Brillen, mit denen man digitale Inhalte in die reale Welt einblenden kann, gelten als nächste wichtige Computer-Plattform. Die Snapchat-Macher haben ihre nun vorgestellt.
Die Macher der Foto-App Snapchat haben als erste in der Tech-Branche eine alltagstaugliche Computerbrille vorgestellt, mit der sich digitale Inhalte ins Blickfeld des Nutzers einblenden lassen. Solche Brillen werden unter anderem von Apple und Facebook erwartet - aber die Entwicklerfirma Snap überholte sie mit der Präsentation am Donnerstag.
Die "Spectacles"-Brille blendet die virtuellen Objekte zugleich nur in einen eingeschränkten Teil des Blickfelds ein. Sie ist zunächst nur für von Snap ausgewählte Nutzer verfügbar und wird nicht zum Kauf angeboten. Die Kombination aus digitalen Inhalten und der realen Welt ist bekannt unter der Bezeichnung erweiterte Realität (AR, Augmented Reality). Bisher wird die Technologie vor allem auf Smartphone-Bildschirmen genutzt, auch Apple baut seit Jahren darauf.
Nach Anfängen in Spaß-Funktionen und digitaler Kunst werde AR immer mehr auch für geschäftliche Anwendungen eingesetzt, sagte Mitgründer und Chef Evan Spiegel der Deutschen Presse-Agentur. Aber voraussichtlich erst in den nächsten zehn Jahren werde man das volle Potenzial der Technologie mit AR-Brillen ausschöpfen können.
Die größte Herausforderung bei der Entwicklung der AR-Brillen sei derzeit, die richtige Balance zwischen einem möglichst großen Blickfeld für die digitalen Inhalte und dem Stromverbrauch sowie der Größe der dafür erforderlichen Bauteile zu finden, sagte Spiegel.
Bis Brillen breit genutzt werden, dürfte noch ein Jahrzehnt vergehen
Aktuell reicht eine Batterieladung für rund 30 Minuten. "Die technologischen Einschränkungen der Hardware fordern heute eine Menge Kompromisse ab." Daher dürfte noch ein Jahrzehnt vergehen, bis die Brillen von Verbrauchern breit genutzt werden, schätzte Spiegel.
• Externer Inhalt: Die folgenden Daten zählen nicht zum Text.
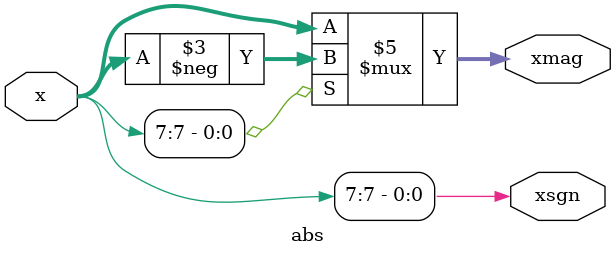
<source format=v>
module abs(x, xmag, xsgn);
parameter data_w = 8;

input [data_w-1:0] x;
output [data_w-1:0] xmag;
output xsgn;

reg [data_w-1:0] xmag;
reg xsgn;

always @(x) begin
xsgn<=x[data_w-1];
if(x[data_w-1]==1)
xmag<=-x;
else
xmag<=x;

end

endmodule

</source>
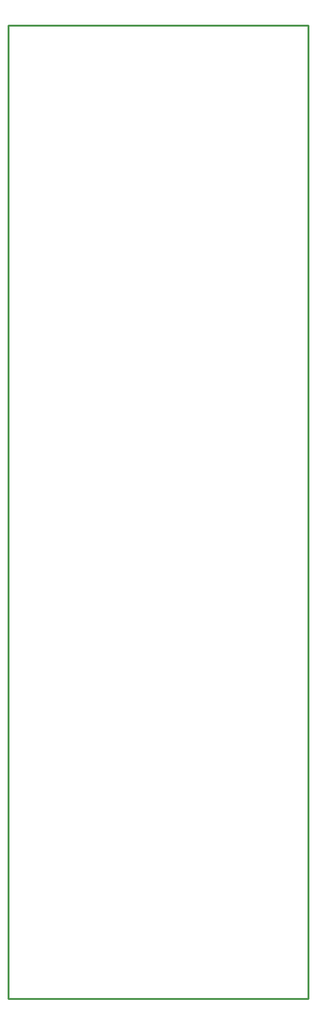
<source format=gbr>
G75*
G71*
%MOMM*%
%OFA0B0*%
%FSLAX53Y53*%
%IPPOS*%
%LPD*%
%ADD10C,0.25000*%
D10*
X0000000Y0000000D02*
X0000000Y0130040D01*
X0040130Y0130040D01*
X0040130Y0000000D01*
X0000000Y0000000D01*
M02*

</source>
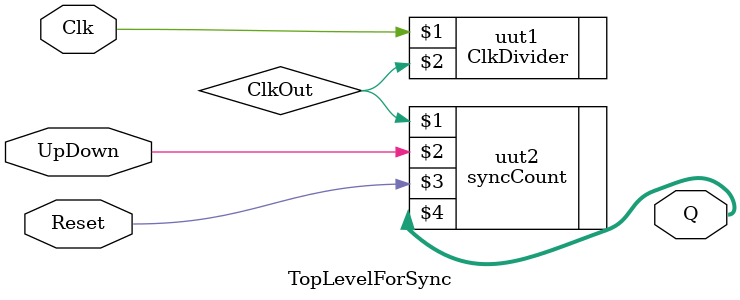
<source format=v>
`timescale 1ns / 1ps


module TopLevelForSync(
    input Clk,
    input UpDown,
    input Reset,
    output [3:0] Q
    );
        wire ClkOut;
    ClkDivider uut1(Clk,ClkOut);
    syncCount uut2(ClkOut,UpDown,Reset,Q);
endmodule

</source>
Die Brille von Snap wiegt 134 Gramm und hat mehrere Kameras, Mikrofone und Lautsprecher. Sie ist deutlich leichter und kompakter als die Hololens-Brille von Microsoft, die der Software-Konzern für Unternehmen anbietet. Ein weiterer Vorreiter war das Start-up Magic Leap, das hunderte Millionen Dollar für die Entwicklung eines High-Tech-Headsets ausgab, das so viel Rechenleistung benötigt, dass man einen kleinen Computer am Gürtel tragen muss. "Alle anderen Produkte sehen wie ein Helm aus", sagte Spiegel der "Financial Times". "Ich denke nicht, dass jemand erwartet hat, dass wir so weit sein würden."
Bosch wurde als Zulieferer für Apple-Brille gehandelt
Auf der Technik-Messe CES stellte Anfang 2020 auch der deutsche Technologiekonzern Bosch den Prototypen einer leichten und schlanken AR-Brille vor, in der man zum Beispiel Routen-Anweisungen oder Chat-Nachrichten angezeigt werden können. Die Bilder werden dabei direkt ins Auge projiziert. Bosch wurde in der Branche als ein möglicher Zulieferer von Apple gehandelt - während der iPhone-Konzern selbst wie gewohnt nicht einmal die Arbeit an einer Brille bestätigt. Zuletzt wurde aber spekuliert, Apple könne Anfang Juni bei seiner Entwicklerkonferenz WWDC einen Ausblick auf das Gerät geben.
Die "Spectacles"-Brille ist aktuell vor allem dafür gedacht, dass Snapchat-Nutzer bis zu zehn Sekunden lange Videos mit coolen digitalen Effekten erstellen können. Das lässt also ein breites Feld für andere Anwendungsszenarien.